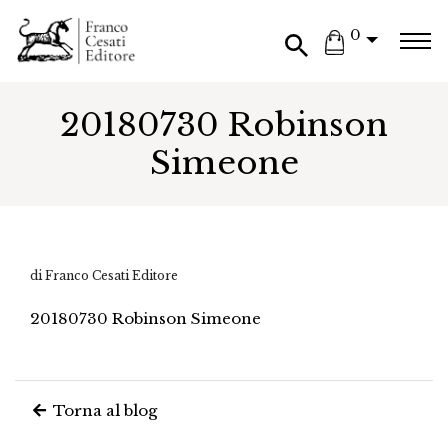
0
20180730 Robinson
Simeone
di Franco Cesati Editore
20180730 Robinson Simeone
Torna al blog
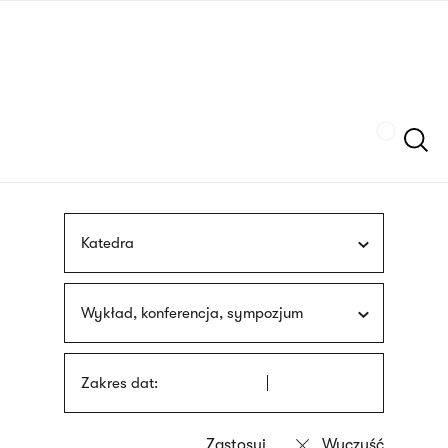
Przejdź
języka
do
migowego
treści
Szukaj
Katedra
Wykład, konferencja, sympozjum
Zakres dat:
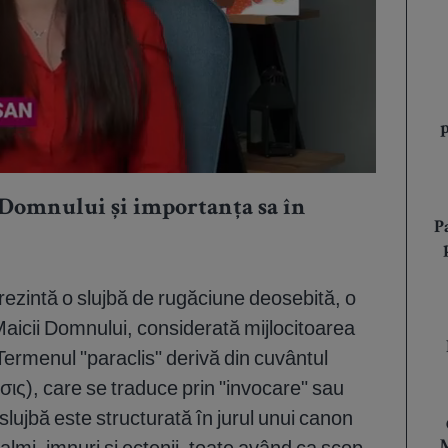
i Domnului și importanța sa în
P
rezintă o slujbă de rugăciune deosebită, o
aicii Domnului, considerată mijlocitoarea
Termenul "paraclis" derivă din cuvântul
ις), care se traduce prin "invocare" sau
slujbă este structurată în jurul unui canon
lmi, imnuri și ectenii, toate având ca scop
M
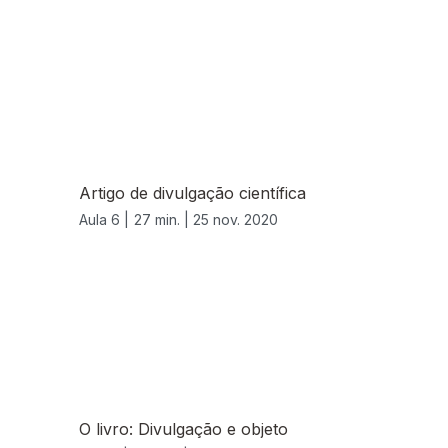
Artigo de divulgação científica
Aula 6 |
27 min. |
25 nov. 2020
O livro: Divulgação e objeto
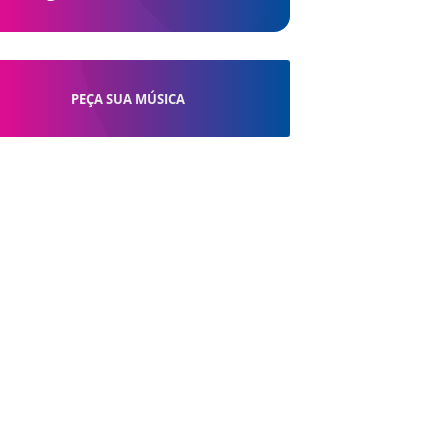
PEÇA SUA MÚSICA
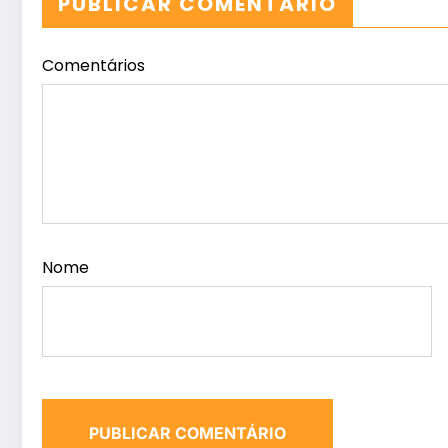
PUBLICAR COMENTÁRIO
Comentários
Nome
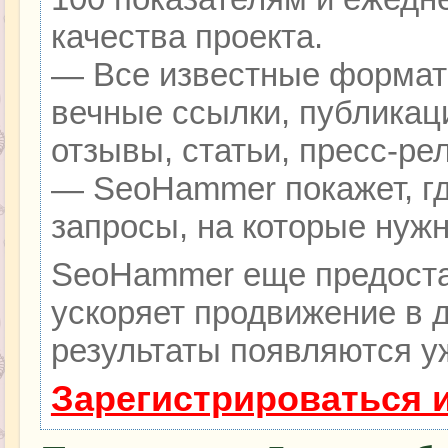
качества проекта.
— Все известные формат
вечные ссылки, публикац
отзывы, статьи, пресс-ре
— SeoHammer покажет, гд
запросы, на которые нуж
SeoHammer еще предоста
ускоряет продвижение в д
результаты появляются уж
Зарегистрироваться 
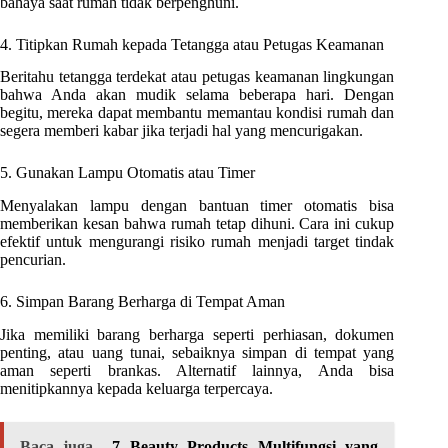
bahaya saat rumah tidak berpenghuni.
4. Titipkan Rumah kepada Tetangga atau Petugas Keamanan
Beritahu tetangga terdekat atau petugas keamanan lingkungan
bahwa Anda akan mudik selama beberapa hari. Dengan
begitu, mereka dapat membantu memantau kondisi rumah dan
segera memberi kabar jika terjadi hal yang mencurigakan.
5. Gunakan Lampu Otomatis atau Timer
Menyalakan lampu dengan bantuan timer otomatis bisa
memberikan kesan bahwa rumah tetap dihuni. Cara ini cukup
efektif untuk mengurangi risiko rumah menjadi target tindak
pencurian.
6. Simpan Barang Berharga di Tempat Aman
Jika memiliki barang berharga seperti perhiasan, dokumen
penting, atau uang tunai, sebaiknya simpan di tempat yang
aman seperti brankas. Alternatif lainnya, Anda bisa
menitipkannya kepada keluarga terpercaya.
Baca juga
7 Beauty Products Multifungsi yang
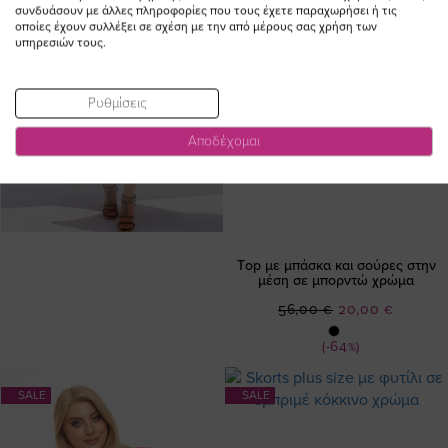
συνδυάσουν με άλλες πληροφορίες που τους έχετε παραχωρήσει ή τις
οποίες έχουν συλλέξει σε σχέση με την από μέρους σας χρήση των
υπηρεσιών τους.
Ρυθμίσεις
Αποδέχομαι
Τop με μπάσκα και σούρες στην
μέση σε μπορντώ χρώμα
Ειδική
56,00 €
20,00 €
Τιμή
(-64%)
SALE
SALE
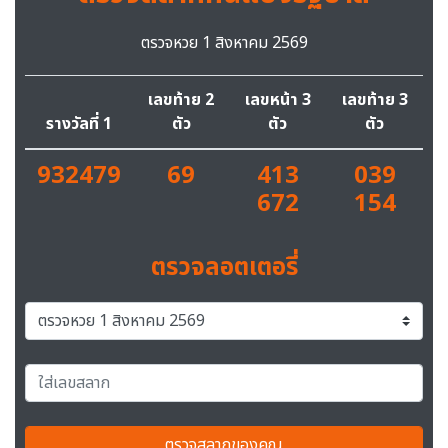
ตรวจหวย 1 สิงหาคม 2569
เลขท้าย 2
เลขหน้า 3
เลขท้าย 3
รางวัลที่ 1
ตัว
ตัว
ตัว
932479
69
413
039
672
154
ตรวจลอตเตอรี่
ตรวจสลากของคุณ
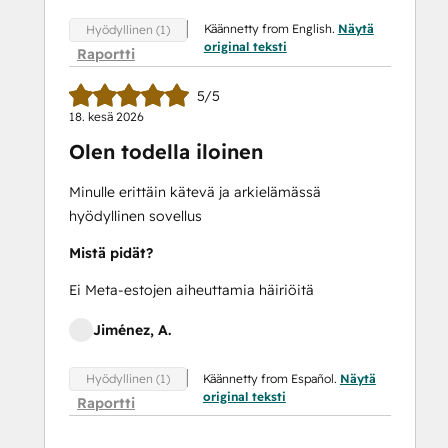
Käännetty from English.
Näytä
Hyödyllinen (1)
original teksti
Raportti
5/5
18. kesä 2026
Olen todella iloinen
Minulle erittäin kätevä ja arkielämässä
hyödyllinen sovellus
Mistä pidät?
Ei Meta-estojen aiheuttamia häiriöitä
Jiménez, A.
Käännetty from Español.
Näytä
Hyödyllinen (1)
original teksti
Raportti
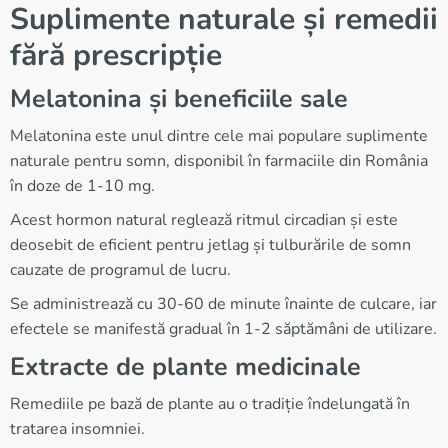
Suplimente naturale și remedii
fără prescripție
Melatonina și beneficiile sale
Melatonina este unul dintre cele mai populare suplimente
naturale pentru somn, disponibil în farmaciile din România
în doze de 1-10 mg.
Acest hormon natural reglează ritmul circadian și este
deosebit de eficient pentru jetlag și tulburările de somn
cauzate de programul de lucru.
Se administrează cu 30-60 de minute înainte de culcare, iar
efectele se manifestă gradual în 1-2 săptămâni de utilizare.
Extracte de plante medicinale
Remediile pe bază de plante au o tradiție îndelungată în
tratarea insomniei.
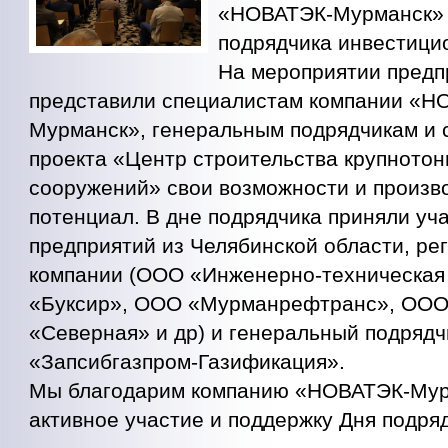
«НОВАТЭК-Мурманск» 
подрядчика инвестицио
На мероприятии предп
представили специалистам компании «Н
Мурманск», генеральным подрядчикам и 
проекта «Центр строительства крупното
сооружений» свои возможности и произв
потенциал. В дне подрядчика приняли уч
предприятий из Челябинской области, р
компании (ООО «Инженерно-техническая
«Буксир», ООО «Мурманрефтранс», ОО
«Северная» и др) и генеральный подрядч
«Запсибгазпром-Газификация».
Мы благодарим компанию «НОВАТЭК-Мур
активное участие и поддержку Дня подря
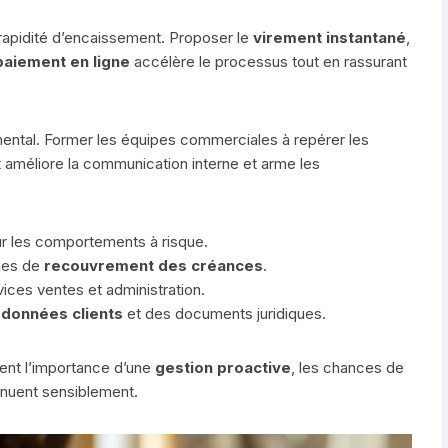
a rapidité d’encaissement. Proposer le
virement instantané
,
paiement en ligne
accélère le processus tout en rassurant
ental. Former les équipes commerciales à repérer les
 améliore la communication interne et arme les
.
r les comportements à risque.
ues de
recouvrement des créances
.
ices ventes et administration.
 données clients
et des documents juridiques.
ent l’importance d’une
gestion proactive
, les chances de
nuent sensiblement.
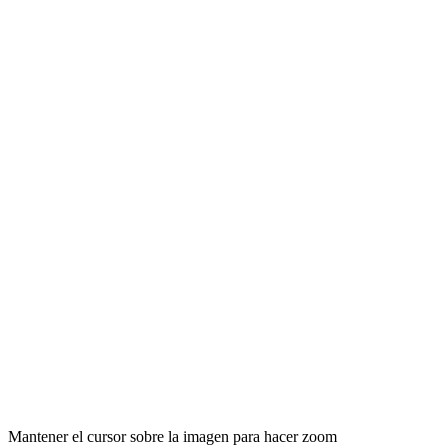
Mantener el cursor sobre la imagen para hacer zoom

**Exercise requirements:** If a line of the records holds the word "Domnului", count it; report only the total.

**Completed exercise:** 2